After photographing the Stones in the studio, Life magazine commissioned Jim Marshall to cover the infamous ‘72 tour. Also on the tour were Annie Leibowitz, Truman Capote and Robert Frank. Frank's film, 'Cocksucker Blues' has never been released at Jagger's insistence and is only ever shown if Robert Frank is in attendance.
The Stones' American tour followed the release of one of their greatest albums, Exile on Main St., on 12 May 1972. The tour began on 3 June and ended on 26 July with a birthday party for Mick Jagger.
Loneliness on the road. Mick Taylor was the guitarist who replaced Brian Jones and was eventually replaced by Ronnie Wood - seen here on his own in his hotel room practicing his guitar.
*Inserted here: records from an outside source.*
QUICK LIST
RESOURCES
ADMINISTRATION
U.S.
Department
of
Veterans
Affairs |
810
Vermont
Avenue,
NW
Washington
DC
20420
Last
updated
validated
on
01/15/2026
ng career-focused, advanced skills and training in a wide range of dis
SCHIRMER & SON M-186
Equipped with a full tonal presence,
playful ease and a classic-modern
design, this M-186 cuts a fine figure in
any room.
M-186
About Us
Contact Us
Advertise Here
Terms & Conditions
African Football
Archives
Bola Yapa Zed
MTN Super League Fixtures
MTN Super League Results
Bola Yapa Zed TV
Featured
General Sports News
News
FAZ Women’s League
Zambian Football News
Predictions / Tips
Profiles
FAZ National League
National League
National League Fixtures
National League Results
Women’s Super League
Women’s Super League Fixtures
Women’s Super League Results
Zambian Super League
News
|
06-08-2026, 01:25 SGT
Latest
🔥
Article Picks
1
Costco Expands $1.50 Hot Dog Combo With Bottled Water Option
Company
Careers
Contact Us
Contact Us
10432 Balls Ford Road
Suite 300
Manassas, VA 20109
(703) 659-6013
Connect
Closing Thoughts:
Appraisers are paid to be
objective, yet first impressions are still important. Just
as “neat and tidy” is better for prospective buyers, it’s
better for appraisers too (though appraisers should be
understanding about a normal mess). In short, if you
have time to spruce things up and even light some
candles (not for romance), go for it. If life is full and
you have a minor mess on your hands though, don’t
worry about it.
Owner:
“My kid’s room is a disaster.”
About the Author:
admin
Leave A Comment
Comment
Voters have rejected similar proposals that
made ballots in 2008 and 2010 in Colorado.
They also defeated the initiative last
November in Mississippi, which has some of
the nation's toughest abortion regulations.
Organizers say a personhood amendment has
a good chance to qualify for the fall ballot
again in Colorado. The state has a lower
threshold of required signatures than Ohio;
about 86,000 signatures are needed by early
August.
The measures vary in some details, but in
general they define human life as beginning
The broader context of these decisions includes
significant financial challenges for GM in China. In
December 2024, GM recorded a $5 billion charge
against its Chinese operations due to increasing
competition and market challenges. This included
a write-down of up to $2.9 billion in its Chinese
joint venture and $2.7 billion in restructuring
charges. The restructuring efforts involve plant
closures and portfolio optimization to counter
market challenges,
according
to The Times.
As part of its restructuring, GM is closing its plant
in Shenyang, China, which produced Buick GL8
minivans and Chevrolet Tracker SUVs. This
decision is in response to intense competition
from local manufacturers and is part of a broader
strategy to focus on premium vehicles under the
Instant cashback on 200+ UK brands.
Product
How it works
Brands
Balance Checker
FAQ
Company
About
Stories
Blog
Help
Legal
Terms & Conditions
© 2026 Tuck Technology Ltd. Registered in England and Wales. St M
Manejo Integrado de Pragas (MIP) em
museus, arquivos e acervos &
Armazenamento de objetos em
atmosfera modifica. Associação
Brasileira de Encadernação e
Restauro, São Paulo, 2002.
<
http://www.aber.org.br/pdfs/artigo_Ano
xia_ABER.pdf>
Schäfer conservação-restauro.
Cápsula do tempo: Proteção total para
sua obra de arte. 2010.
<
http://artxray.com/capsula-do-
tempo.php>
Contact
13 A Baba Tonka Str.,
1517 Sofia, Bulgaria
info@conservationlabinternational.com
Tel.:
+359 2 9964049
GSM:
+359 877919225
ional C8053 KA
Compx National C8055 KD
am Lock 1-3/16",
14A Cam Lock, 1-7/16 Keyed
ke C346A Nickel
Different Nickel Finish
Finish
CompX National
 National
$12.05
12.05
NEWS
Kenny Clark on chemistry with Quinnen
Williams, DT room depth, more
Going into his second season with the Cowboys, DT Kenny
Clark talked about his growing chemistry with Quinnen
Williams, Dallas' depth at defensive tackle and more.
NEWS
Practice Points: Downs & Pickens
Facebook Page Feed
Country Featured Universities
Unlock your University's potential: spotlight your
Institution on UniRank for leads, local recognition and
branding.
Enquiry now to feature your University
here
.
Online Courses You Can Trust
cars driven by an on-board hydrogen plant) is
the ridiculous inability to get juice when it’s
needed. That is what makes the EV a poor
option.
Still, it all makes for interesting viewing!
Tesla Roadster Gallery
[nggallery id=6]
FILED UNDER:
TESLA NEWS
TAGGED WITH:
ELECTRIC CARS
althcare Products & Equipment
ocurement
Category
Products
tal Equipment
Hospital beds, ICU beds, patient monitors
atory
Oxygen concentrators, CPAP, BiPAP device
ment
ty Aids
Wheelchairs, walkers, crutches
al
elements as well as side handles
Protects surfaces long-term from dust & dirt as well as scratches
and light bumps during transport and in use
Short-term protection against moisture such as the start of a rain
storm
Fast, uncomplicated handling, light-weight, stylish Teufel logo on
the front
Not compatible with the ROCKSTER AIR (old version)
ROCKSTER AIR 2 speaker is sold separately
Charlie Watts famously said being in the Stones was "5 years of working and 20 years of hanging about." Here he looks bored sitting around, with his drum sticks, waiting to go on.
Mick'n'Jack. Rock critic Robert Christgau wrote that during the tour Jagger was in a playful mood: "undercut[ting] his fabled demonism by playing the clown, the village idiot, the marionette."
The tour was one of the first large scale tours, as we now know them. The partying was excessive and the journalist from the magazine complained to the editor that Jim Marshall was partying with the band more than he was taking pictures - still Jim got the cover shot and a big photo feature and hundreds of great pictures.
Photographer Jim Marshall once revealed: “Whenever anyone asks me how I got the photographs I did, why I was often the only photographer present or got such unique access I reply simply, ‘Trust’. Without trust between the subject and myself I couldn’t work the way I did. I have to have total access, be allowed where I want, when I want and do my thing the way I do.”
While touring the States the band still found time to get into the studio to cut new material to capitalise on Mick and Keith's peerless creative streak.
Keith'n'Jack. Keith Richards said of photographer Jim Marshall: “Once Jim was in he was another Stone. He caught us with our trousers down and got the ups and downs. I love his work, which must have been frustrating to do at times. But that is what happens on gigs like this. Wonderful work, and a great guy.”
The 1969 Altamont free concert, where a fan had been killed by a Hell's Angel, continued to haunt the band. Due to a rumoured bounty from the Hells Angels calling for Jagger to be assassinated, Richards carried a .38 caliber revolver during the tour.
The backstage area is very basic, no glamour, trestle tables and bowls of fruit. Everyone in one room, and at this point they were the biggest band in the world.
More than just a tour, the Stones in 1972 became a major pop cultural event of the time. "The Greatest Rock 'n' Roll Band in the World" were seen as purveyors of raw rock'n'roll energy, steeped in bohemian decadence.